The Witch of Buchenwald
IIse took a sadistic pleasure in her job. She rode about the camp on horseback, tormenting and brutalizing the prisoners. She deliberately wore tight sweaters or short skirts and behaved in an openly sexual manner to provoke a reaction in the men. “She was a very beautiful woman with long red hair,” recalled, Kurt Glass, one of the former inmates of Buchenwald and Ilse Koch’s gardener, “but any prisoner who was caught looking at her could be shot,” Ilse also took great delight in having the men beaten. Her cruelty earned her the name of Hexe von Buchenwald: The Witch of Buchenwald.
In 1941, Karl Otto Koch was transferred to Lublin, to help establish the Majdanek extermination camp.

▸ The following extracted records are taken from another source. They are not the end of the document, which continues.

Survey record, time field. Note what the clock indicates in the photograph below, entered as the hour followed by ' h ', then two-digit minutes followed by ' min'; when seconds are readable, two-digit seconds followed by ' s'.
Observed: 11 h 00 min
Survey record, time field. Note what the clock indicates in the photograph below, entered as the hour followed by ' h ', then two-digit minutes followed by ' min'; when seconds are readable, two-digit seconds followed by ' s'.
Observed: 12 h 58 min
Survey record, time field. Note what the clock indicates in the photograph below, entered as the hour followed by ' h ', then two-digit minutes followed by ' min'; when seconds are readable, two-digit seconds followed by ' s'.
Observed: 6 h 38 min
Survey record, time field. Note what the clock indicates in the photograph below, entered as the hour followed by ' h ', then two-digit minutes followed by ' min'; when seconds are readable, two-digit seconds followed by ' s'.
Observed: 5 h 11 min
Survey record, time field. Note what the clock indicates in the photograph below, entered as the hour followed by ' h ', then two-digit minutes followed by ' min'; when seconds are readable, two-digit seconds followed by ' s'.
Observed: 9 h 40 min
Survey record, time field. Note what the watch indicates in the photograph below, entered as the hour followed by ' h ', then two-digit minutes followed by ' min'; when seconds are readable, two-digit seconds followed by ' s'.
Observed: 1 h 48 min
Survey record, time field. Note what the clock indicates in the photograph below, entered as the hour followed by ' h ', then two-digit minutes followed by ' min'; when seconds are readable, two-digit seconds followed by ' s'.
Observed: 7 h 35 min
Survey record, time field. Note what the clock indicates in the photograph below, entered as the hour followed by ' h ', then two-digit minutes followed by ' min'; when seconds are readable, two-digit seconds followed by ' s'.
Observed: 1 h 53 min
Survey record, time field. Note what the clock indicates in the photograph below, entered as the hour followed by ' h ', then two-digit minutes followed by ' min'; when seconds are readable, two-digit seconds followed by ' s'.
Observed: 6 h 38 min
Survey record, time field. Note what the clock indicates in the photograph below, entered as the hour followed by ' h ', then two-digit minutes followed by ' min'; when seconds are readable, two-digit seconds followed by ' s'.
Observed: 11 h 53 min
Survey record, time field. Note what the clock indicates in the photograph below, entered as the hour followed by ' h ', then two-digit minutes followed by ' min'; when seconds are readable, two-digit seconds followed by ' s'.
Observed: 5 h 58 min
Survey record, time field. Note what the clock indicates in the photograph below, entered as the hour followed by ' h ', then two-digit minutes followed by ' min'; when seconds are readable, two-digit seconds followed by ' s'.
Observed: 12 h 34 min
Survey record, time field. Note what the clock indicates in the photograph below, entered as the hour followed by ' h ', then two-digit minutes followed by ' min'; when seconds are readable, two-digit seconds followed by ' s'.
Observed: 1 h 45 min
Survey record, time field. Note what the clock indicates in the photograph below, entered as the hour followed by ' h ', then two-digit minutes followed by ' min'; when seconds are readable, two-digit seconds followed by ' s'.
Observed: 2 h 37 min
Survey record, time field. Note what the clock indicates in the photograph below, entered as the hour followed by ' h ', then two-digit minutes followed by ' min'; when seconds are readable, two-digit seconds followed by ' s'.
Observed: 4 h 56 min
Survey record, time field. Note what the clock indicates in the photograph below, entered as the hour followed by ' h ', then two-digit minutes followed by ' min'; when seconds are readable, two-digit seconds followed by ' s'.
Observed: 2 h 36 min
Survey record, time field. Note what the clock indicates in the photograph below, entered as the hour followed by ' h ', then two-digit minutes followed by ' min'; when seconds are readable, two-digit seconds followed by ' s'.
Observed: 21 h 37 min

However, Ilse stayed behind, still living in the commandant’s house and continuing her duties at Buchenwald. By this time, she was reputedly having an affair with Buchenwald’s deputy commander Hermann Florstedt. However, IIse also had another reputed lover: Dr.in Waldemar Hoven. For in 1942, Buchenwald had become a medical research center of the Waffen SS, run by Hoven. Its specialism was typhus and virus research- and the prisoners acted as human guinea pigs. Some of the doctors, however also had other interests.
One doctor, in particular, was researching links between tattoos and criminality. So Ilse was tasked with searching for prisoners with tattoos- and delivering them to the unit. Soon, sinister rumors began to spread amongst the prisoners that she was collecting tattooed human skin and making it into various personal articles. “She got the idea she would like lampshades made of human skin,” recalled Kurt Glass. “One day….we were all ordered to strip to the waist. The ones who had interesting tattoos were brought to her, and she picked out the ones she liked. Those people were killed, and their skin was made into lampshades for her. She also used mummified human thumbs as light switches in her house.”
Dr. Waldem Hoven, Ilse Koch’s reputed lover. Wikimedia Commons. Public Domain.
However, rumors of the cruelty of Ilse and her husband had begun to reach the Nazi authorities- and they were not amused. All punishments and executions had to be authorized by SS central office at Oranienburg, and it was becoming evident that the Kochs had been acting independently. So, the SS placed SS officer Dr. George Konrad Morgen in charge of investigating allegations of cruelty and fraud undertaken by the couple. In August 1943, the SS arrested Ilse and Colonel Koch for murder and embezzlement.
The charge against Koch was based on evidence that he had ordered the unauthorized execution of two hospital orderlies, to cover up his treatment for syphilis. Koch was found guilty. However, the investigation also revealed he was siphoning off vast sums of money from prisoners that should have ended up in Nazi party’s pockets. Koch was executed by firing squad on April 11, 1945. As for Ilse, Morgen investigated the charges of cruelty against her thoroughly. However, he could find no evidence of anything made of human skin. So she was freed and went to live with her surviving two children with family in Stuttgart.